If I can convince myself that e.g. my work is so important that I morally ought to do (almost) whatever is necessary to optimise my personal productivity, then I can escape from having to experience any internal conflict or guilt over taking 'selfish' actions.

This sort of argument can be levelled against anything related to doing slightly weird things due to opportunity costs. It isn't always right.

I also feel like the argument goes both ways. If you can convince yourself that you're really moral every time you eat food without animal products, maybe you become more complacent in other ways or rationalize that people who optimize for doing good via workaholicism and cutting down on all non-essential areas of life must all be deluding themselves.

I should add that, of the two points I asked you to take for granted when answering (animal welfare matters a lot; and animal agriculture is overwhelmingly net-negative for animal welfare), only the first is completely pointless to discuss, because it's a question of ground-level values. 

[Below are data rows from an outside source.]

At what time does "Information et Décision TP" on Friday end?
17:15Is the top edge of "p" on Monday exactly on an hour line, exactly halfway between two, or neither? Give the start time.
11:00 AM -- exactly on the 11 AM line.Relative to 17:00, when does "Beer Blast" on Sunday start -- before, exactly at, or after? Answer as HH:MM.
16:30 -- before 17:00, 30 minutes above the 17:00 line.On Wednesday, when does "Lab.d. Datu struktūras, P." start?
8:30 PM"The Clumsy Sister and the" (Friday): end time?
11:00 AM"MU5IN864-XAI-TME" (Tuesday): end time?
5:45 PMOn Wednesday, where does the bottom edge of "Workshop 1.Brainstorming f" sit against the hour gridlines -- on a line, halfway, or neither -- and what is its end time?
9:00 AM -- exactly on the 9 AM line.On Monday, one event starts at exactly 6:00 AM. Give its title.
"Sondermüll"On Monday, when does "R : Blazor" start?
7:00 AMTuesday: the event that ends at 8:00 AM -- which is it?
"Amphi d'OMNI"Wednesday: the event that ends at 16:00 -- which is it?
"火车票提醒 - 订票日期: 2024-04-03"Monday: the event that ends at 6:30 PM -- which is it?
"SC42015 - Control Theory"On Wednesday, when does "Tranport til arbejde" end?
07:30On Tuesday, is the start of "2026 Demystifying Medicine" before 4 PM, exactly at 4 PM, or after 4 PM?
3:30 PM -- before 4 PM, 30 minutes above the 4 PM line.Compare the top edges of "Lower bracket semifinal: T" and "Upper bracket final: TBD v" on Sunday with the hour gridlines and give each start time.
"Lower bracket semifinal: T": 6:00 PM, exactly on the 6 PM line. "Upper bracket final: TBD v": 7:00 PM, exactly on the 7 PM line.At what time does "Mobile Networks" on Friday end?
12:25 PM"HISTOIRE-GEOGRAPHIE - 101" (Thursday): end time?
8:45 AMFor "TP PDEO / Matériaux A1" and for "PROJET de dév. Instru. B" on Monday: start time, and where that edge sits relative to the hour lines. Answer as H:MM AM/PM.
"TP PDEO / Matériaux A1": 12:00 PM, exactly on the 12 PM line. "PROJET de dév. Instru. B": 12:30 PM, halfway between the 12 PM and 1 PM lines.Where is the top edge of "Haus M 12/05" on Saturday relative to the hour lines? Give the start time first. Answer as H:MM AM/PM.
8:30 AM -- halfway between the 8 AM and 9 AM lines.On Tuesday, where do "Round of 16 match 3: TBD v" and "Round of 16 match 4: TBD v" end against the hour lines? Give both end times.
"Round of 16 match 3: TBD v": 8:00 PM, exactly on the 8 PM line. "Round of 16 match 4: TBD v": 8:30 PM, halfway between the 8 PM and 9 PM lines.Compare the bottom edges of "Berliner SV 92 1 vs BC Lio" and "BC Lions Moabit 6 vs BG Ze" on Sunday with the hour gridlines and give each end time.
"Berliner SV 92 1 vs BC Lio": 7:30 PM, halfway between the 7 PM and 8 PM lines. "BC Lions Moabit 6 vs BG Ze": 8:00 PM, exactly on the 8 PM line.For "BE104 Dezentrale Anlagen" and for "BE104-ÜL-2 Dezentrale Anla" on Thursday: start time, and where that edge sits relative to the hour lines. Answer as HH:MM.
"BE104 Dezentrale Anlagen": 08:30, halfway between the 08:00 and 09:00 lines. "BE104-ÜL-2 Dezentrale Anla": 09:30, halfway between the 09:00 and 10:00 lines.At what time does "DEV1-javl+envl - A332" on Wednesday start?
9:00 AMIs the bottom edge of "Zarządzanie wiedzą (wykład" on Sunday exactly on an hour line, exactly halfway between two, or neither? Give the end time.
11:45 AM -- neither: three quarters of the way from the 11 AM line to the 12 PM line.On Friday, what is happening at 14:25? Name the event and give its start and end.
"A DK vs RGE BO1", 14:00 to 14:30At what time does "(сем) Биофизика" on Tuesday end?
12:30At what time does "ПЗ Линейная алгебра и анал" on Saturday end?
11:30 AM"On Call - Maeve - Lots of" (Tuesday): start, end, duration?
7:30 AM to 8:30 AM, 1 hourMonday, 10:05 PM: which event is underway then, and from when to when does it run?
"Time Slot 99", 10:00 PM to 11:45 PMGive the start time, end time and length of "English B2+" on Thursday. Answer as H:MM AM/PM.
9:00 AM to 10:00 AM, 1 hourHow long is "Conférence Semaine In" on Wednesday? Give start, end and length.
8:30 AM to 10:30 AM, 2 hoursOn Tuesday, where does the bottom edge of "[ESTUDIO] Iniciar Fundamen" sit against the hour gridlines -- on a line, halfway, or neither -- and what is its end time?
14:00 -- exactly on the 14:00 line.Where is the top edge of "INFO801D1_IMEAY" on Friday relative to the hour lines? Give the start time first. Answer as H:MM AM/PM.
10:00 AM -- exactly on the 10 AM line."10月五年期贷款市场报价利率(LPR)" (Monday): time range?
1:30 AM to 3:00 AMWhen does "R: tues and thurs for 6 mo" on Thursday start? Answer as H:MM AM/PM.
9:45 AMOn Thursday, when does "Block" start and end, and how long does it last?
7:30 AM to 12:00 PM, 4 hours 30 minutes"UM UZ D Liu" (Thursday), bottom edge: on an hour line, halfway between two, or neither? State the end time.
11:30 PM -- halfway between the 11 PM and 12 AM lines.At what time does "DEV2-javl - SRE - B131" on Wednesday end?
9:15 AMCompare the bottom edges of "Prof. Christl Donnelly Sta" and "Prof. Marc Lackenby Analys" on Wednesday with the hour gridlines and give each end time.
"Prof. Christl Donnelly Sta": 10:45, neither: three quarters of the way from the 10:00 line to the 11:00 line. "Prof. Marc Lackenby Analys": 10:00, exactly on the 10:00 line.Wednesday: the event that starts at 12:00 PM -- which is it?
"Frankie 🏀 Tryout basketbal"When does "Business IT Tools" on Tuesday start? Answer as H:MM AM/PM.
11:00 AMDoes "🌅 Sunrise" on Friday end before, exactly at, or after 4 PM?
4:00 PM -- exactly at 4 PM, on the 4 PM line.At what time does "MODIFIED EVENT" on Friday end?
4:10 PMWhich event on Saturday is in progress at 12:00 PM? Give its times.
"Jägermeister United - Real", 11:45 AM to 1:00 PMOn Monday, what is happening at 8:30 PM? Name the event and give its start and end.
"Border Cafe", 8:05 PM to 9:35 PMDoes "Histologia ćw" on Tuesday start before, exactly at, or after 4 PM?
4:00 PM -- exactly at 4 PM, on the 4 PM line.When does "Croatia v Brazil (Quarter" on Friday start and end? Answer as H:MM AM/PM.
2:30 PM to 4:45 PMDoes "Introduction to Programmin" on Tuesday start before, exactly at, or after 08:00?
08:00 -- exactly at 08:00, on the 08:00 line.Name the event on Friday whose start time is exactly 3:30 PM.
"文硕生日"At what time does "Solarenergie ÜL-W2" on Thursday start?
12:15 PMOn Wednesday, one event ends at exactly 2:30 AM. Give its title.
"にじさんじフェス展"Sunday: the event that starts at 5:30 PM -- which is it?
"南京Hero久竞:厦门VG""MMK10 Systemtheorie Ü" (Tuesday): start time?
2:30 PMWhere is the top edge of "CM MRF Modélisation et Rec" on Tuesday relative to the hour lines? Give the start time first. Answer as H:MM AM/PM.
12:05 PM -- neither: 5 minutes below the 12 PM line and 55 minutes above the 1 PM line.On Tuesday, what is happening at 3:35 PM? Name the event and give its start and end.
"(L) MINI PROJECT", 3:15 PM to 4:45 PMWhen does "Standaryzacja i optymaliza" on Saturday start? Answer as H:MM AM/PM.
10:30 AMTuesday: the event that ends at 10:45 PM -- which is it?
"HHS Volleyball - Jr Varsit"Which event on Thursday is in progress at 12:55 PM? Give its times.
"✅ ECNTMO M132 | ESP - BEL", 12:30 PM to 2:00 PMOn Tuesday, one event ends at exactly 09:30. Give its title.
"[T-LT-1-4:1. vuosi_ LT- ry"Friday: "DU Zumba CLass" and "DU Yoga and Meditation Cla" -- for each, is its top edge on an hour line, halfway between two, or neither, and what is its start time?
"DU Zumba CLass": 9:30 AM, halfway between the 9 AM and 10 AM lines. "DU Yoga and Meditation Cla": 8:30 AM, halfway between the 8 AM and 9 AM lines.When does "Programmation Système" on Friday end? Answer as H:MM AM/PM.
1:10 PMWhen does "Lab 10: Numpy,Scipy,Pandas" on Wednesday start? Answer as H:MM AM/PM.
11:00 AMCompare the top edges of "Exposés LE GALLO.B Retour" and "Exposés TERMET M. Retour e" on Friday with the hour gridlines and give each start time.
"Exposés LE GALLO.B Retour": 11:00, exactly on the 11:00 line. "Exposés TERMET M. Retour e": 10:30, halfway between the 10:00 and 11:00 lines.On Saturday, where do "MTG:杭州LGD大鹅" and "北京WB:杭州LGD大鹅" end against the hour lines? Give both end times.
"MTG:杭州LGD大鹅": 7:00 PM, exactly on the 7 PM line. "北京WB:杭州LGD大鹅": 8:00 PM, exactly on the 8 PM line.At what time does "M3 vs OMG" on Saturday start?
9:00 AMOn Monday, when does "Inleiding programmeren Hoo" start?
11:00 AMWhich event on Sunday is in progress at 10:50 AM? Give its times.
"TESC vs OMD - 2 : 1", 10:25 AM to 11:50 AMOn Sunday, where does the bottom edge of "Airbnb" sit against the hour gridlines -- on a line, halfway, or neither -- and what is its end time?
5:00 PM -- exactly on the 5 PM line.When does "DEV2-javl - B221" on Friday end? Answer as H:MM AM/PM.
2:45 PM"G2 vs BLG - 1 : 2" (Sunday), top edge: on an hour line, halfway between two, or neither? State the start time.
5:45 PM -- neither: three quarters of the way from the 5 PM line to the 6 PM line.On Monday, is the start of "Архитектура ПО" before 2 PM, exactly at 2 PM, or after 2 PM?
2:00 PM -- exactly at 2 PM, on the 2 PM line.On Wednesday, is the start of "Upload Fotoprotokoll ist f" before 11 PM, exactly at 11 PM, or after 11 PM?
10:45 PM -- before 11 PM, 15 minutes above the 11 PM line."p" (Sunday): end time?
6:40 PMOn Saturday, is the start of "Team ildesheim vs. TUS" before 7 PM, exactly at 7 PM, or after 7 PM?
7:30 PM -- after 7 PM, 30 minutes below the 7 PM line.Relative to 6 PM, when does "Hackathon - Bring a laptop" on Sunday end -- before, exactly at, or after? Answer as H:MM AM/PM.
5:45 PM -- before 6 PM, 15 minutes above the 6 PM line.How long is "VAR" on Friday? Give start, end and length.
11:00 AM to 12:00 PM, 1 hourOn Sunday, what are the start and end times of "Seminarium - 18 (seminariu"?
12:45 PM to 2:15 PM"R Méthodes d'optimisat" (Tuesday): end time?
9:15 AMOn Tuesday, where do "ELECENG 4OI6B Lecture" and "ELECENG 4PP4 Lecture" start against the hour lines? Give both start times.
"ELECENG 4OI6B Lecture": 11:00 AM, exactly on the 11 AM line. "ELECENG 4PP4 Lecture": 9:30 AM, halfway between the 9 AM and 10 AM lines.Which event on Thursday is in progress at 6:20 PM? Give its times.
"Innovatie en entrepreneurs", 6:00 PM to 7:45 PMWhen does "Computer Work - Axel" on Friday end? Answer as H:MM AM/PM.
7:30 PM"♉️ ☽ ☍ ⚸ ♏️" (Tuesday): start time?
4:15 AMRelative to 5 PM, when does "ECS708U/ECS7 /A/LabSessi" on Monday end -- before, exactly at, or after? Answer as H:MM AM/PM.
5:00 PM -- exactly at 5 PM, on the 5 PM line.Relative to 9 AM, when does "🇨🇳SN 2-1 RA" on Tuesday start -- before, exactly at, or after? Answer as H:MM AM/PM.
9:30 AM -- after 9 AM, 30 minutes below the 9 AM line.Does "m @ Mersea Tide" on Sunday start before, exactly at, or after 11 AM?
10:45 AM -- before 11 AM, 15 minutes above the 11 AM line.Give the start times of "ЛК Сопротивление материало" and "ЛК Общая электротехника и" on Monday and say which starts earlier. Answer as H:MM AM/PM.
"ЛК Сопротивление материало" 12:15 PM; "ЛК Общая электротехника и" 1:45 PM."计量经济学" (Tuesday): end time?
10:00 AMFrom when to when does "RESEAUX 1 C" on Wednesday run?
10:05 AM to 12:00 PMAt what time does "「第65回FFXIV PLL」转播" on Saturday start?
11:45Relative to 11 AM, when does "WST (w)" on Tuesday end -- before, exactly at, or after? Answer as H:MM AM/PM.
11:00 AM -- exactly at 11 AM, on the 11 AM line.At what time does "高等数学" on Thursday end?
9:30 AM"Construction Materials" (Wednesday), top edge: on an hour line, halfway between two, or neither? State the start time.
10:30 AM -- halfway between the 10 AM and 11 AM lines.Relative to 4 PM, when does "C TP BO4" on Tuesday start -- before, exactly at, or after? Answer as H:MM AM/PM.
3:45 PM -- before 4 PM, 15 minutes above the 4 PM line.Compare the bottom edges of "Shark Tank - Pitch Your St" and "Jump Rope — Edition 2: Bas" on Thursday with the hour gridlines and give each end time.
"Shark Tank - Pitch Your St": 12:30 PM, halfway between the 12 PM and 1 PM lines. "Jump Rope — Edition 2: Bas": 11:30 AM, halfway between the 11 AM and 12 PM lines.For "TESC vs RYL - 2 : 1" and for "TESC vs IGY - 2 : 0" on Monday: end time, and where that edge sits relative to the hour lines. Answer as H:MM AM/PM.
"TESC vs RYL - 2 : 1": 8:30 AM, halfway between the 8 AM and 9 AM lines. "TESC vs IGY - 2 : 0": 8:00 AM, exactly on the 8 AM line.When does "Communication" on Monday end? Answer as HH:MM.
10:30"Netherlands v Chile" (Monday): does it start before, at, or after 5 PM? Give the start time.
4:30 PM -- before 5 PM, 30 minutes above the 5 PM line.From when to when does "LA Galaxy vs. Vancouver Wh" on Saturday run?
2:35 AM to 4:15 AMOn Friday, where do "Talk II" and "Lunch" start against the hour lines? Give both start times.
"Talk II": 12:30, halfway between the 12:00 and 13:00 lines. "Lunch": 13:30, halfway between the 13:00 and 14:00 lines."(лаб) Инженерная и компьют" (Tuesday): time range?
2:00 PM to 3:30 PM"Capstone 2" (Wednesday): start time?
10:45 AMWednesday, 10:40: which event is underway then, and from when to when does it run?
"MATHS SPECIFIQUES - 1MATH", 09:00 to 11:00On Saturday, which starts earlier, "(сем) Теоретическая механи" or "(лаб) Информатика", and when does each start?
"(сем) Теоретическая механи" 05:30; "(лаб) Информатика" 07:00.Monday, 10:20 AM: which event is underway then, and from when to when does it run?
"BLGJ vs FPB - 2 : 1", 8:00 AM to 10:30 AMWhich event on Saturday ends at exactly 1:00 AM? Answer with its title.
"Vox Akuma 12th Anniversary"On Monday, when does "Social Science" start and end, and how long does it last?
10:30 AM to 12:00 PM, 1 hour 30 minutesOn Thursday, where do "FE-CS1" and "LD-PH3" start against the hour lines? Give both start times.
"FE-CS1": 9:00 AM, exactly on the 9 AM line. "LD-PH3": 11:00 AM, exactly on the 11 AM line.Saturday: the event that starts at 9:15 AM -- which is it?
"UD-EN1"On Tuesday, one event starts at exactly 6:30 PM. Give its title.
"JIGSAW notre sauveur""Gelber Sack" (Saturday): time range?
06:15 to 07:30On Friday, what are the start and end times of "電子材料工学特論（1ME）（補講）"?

The effect of animal agriculture on animal welfare is partly an empirical question, so if you have any surprising facts to offer, I'd like to hear them. What I think would be a waste of time is arguing over how bad some type of life is (e.g. being a pig in an intensive farm) where we both agree on the observable facts.

I can't imagine being convinced that animal agriculture, taken as a whole, is not overwhelmingly negative for animal welfare, but I can imagine being convinced that there are sufficiently numerous and discoverable exceptions that it is okay/good to eat certain kinds of animal product from certain sources. 

In fact, I already know there are some small-scale dairy farms that seem genuinely committed to giving their cows a decent life, and I expect that some of them do a pretty good job of if. Specific recommendations, or arguments that humane animal agriculture (or humane commercial hunting of wild animals) is more common than I think, are welcome.